Bush's Favorite Democrat

In Connecticut's Democratic primary, Joe Lieberman claims he's facing a leftist "jihad," but there are two words the senator can't duck: "Iraq" and "war" (BY MATT TAIBBI)

MATT TAIBBIPosted Jul 28, 2006 2:43 PM

When I sat down and talked with Lamont on a park bench after an appearance in Wallingford, he was plainly horrified when I compared the attacks against him to the campaign against Dean. "I hadn't thought about that," he said, adding quickly, "What you have to remember is that I'm a business guy from central Connecticut."

He talked about the assault from the party regulars: "Well, I've got grass-roots support that is perceived as a threat to the established order," he said. Then he scratched his head. "But it's weird. It's like there's a signal sent down from somewhere. The other day I was with this reporter from The New York Observer, and he was reading down a list of talking points: Why is it that bipartisanship can't exist in the party? Are you a pacifist? And so on. And I was like, ?Man, where is this coming from?' "

Of course it's fairly obvious where it's coming from. Even the most casual Democratic voters understand by now that there is a schism within the party, one that pits "party insiders" steeped in the inside-baseball muck of Washington money culture against . . . well, against us, the actual voters.

The insiders have for many years running now succeeded in convincing their voters that their actual beliefs are hopeless losers in the general electoral arena, and that certain compromises must be made if the party is ever to regain power.

This defeatist nonsense is sold to the public in the form of beady-eyed party hacks talking to one another in the opinion pages of national media conglomerates, where, after much verbose and solemn discussion, the earnest and idealistic candidate the public actually likes is dismissed on the grounds that "he can't win." In his place is trotted out the guy the party honchos insist to us is the real "winner"—some balding, bent little bureaucrat who has grown prematurely elderly before our very eyes over the course of ten or twenty years of sad, compromise-filled service in the House or the Senate.

This "winner" is then given a lavish parade and sent out there on the trail, and we hold our noses as he campaigns in our name on a platform of Jesus, the B-2 bomber and the death penalty for eleven-year-olds, consoling ourselves that he at least isn't in favor of repealing the Voting Rights Act. (Or is he? We have to check.) Then he loses to the Republicans anyway and we start all over again—beginning with the next primary election, when we are again told that the anti-war candidate "can't win" and that the smart bet is the corporate hunchback still wearing two black eyes from the last race.

No one has played the role of that "winner" more enthusiastically, or more often, than Joe Lieberman.

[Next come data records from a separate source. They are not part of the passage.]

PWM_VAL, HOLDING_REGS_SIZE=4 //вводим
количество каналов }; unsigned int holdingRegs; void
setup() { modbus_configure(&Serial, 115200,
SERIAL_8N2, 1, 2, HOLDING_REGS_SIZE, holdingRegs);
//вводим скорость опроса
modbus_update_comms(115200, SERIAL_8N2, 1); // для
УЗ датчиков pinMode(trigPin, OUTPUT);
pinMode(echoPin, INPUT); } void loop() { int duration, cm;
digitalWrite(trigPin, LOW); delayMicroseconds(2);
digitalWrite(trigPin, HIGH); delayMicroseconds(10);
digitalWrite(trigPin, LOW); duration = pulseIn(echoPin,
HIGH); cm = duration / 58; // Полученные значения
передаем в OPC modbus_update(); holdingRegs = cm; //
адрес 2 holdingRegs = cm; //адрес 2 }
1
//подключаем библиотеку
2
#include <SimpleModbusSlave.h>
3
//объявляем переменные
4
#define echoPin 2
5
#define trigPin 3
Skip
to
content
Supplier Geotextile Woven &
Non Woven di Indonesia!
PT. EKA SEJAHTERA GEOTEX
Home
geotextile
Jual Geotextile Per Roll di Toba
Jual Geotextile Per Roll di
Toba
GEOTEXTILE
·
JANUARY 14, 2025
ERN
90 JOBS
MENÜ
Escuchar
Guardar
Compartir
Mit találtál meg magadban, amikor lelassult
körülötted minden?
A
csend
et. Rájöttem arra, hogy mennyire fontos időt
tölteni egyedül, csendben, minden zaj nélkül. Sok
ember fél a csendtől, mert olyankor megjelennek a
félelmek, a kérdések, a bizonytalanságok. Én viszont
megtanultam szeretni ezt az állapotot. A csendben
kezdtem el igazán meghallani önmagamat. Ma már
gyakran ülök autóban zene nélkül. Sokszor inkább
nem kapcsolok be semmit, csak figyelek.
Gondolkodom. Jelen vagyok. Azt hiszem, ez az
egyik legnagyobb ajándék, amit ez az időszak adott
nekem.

He is everything a Washington insider loves in a politician. He is pompous, pious and available. Routinely one of the very top recipients of campaign donations from the insurance, pharmaceutical and finance sectors, and a man whose wife, Hadassah, is a pharmaceutical-industry lobbyist for Hill and Knowlton, Lieberman has quietly become one of the greatest allies corporate America has in Washington.

For example, Lieberman, who as chairman of the DLC in the mid to late Nineties presided over an organization heavily subsidized by companies such as AIG and Aetna (the latter of which also contributes lavishly to his campaigns), sponsored a bill that limited auto insurance suits by permitting the offering of lower rates to consumers who forfeited their right to sue. He has fought for similar anti-lawsuit laws for tobacco, for HMOs, for pharmaceutical companies. Victor Schwartz, general counsel for the American Tort Reform Association, once bragged that "if it were not for Lieberman, there would never have been a Biomaterials Access Act"—a 1998 law that protected companies like Dow Chemical and DuPont (also big DLC contributors) from lawsuits filed for the production of defective medical implants. Yes, that's right: Joe Lieberman fought for the principle of manufacturing faulty fake tits with impunity.

In a move that was perfectly characteristic of everything he stands for, Lieberman in 2001 offered a piece of legislation, S. 1764, that purported to provide incentives to companies that develop medicines to treat the victims of bioterror attacks but, more important, extended the patent life of a wide range of drugs for several years, delaying the introduction of more cost-friendly generic drugs. Shilling for the socialist subsidy of drug companies while masquerading as a Churchillian, tough-on-security Democrat in the War on Terror age: That's Joe Lieberman, and the modern Democratic Party, in a nutshell.